*RECORDS FOR THE EXERCISE*.
□ □ □ □ □

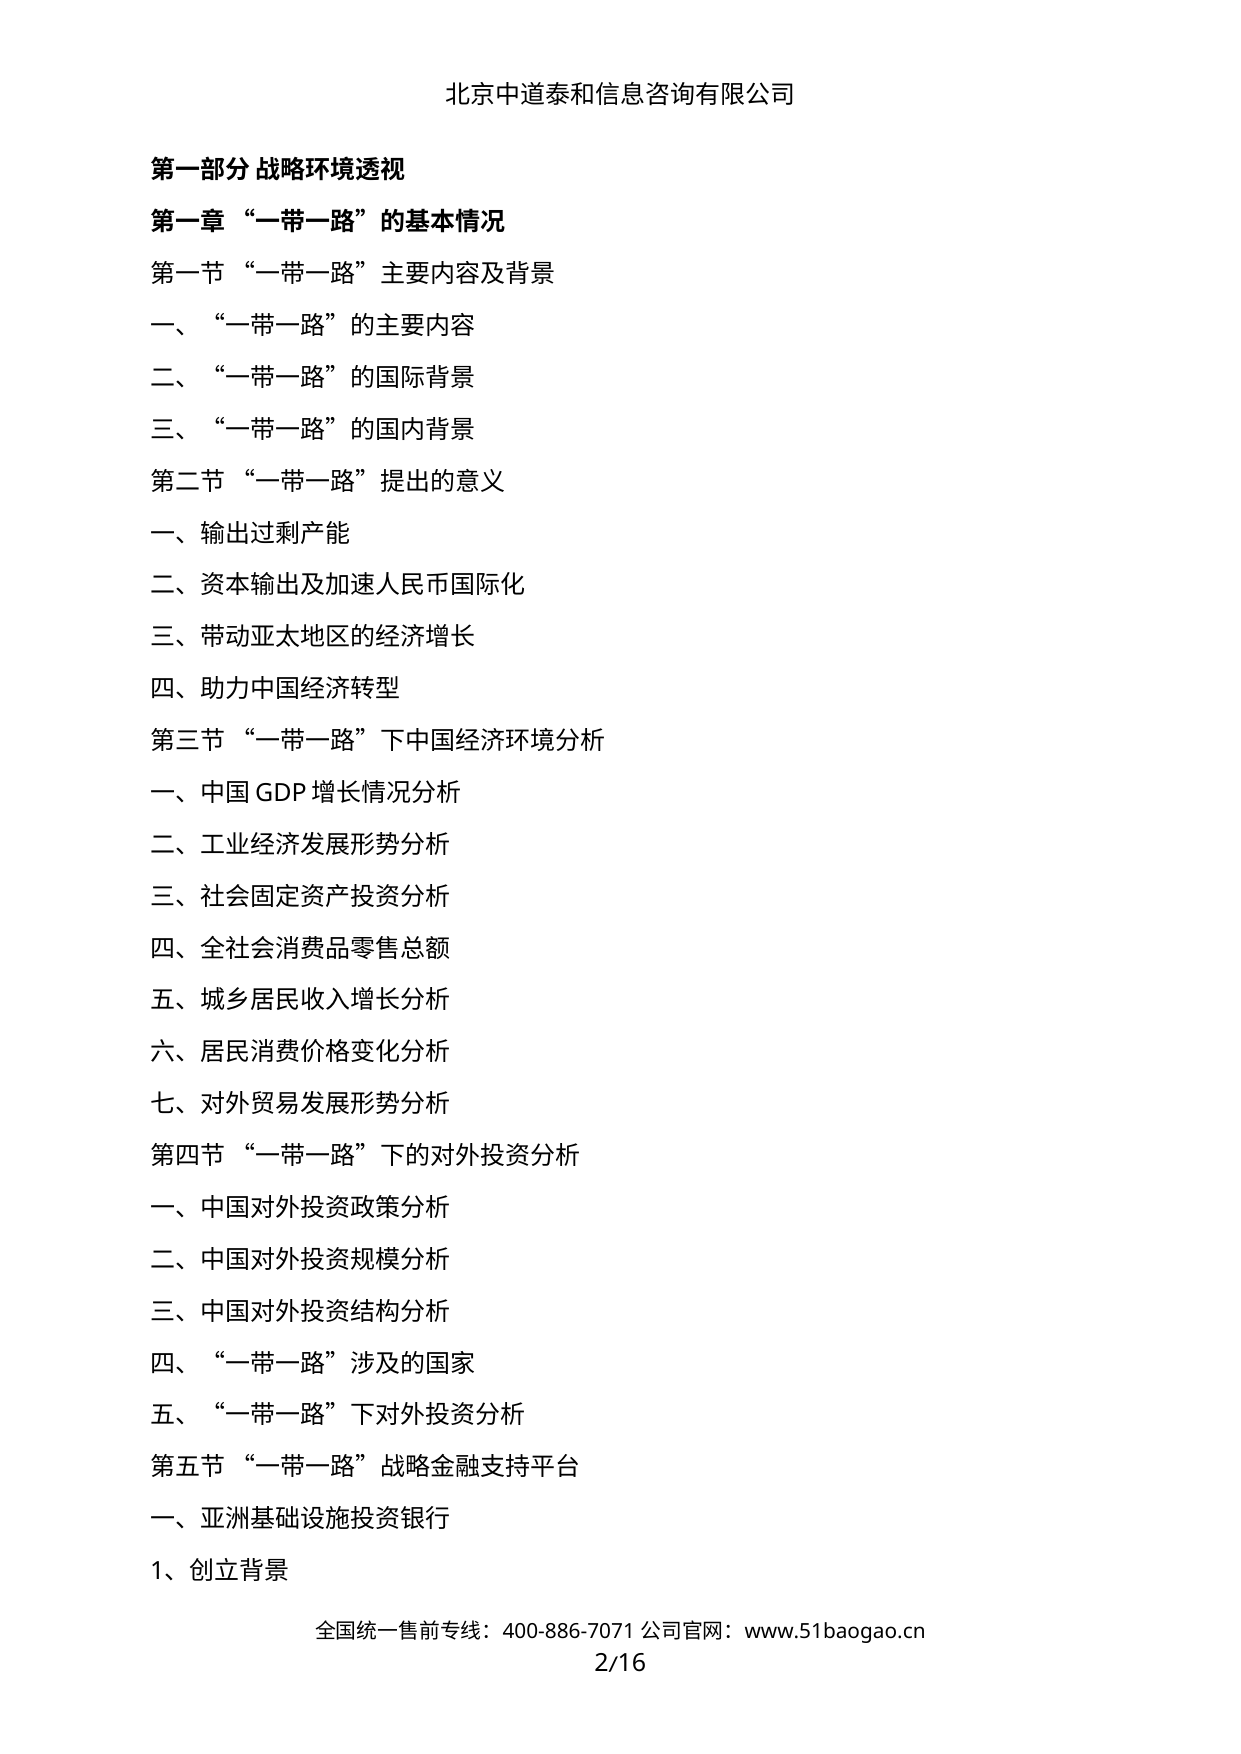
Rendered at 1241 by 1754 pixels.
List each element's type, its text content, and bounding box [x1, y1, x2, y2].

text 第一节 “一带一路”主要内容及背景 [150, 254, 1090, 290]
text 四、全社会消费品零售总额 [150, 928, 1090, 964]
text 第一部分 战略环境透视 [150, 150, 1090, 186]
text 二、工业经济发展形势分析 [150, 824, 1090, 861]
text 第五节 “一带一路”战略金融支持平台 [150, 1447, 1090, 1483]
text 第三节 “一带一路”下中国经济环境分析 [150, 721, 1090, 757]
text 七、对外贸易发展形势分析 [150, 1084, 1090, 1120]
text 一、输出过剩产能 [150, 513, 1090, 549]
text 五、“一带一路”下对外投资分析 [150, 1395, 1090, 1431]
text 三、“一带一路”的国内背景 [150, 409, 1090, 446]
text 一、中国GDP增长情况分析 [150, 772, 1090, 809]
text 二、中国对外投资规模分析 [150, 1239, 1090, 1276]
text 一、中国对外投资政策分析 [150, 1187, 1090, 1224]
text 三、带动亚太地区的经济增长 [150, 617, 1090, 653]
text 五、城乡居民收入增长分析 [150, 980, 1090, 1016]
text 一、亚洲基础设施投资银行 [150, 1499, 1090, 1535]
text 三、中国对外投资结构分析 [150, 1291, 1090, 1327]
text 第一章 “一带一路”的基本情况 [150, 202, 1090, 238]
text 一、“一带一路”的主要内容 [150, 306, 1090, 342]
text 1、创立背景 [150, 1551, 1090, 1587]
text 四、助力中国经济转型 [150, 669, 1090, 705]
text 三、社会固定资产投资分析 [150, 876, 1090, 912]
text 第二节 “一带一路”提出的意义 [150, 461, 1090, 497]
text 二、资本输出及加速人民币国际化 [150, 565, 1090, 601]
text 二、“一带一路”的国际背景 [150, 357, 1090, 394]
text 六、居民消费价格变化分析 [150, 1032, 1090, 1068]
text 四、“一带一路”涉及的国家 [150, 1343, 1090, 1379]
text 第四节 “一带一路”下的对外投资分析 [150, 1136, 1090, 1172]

□ □ □ □ □

*EXERCISE OBJECTIVE*. For each line of the entries that holds the word "一带一路", pull that line out.

*EXERCISE RESPONSE*.
text 第一节 “一带一路”主要内容及背景 [150, 254, 1090, 290]
text 第五节 “一带一路”战略金融支持平台 [150, 1447, 1090, 1483]
text 第三节 “一带一路”下中国经济环境分析 [150, 721, 1090, 757]
text 五、“一带一路”下对外投资分析 [150, 1395, 1090, 1431]
text 三、“一带一路”的国内背景 [150, 409, 1090, 446]
text 第一章 “一带一路”的基本情况 [150, 202, 1090, 238]
text 一、“一带一路”的主要内容 [150, 306, 1090, 342]
text 第二节 “一带一路”提出的意义 [150, 461, 1090, 497]
text 二、“一带一路”的国际背景 [150, 357, 1090, 394]
text 四、“一带一路”涉及的国家 [150, 1343, 1090, 1379]
text 第四节 “一带一路”下的对外投资分析 [150, 1136, 1090, 1172]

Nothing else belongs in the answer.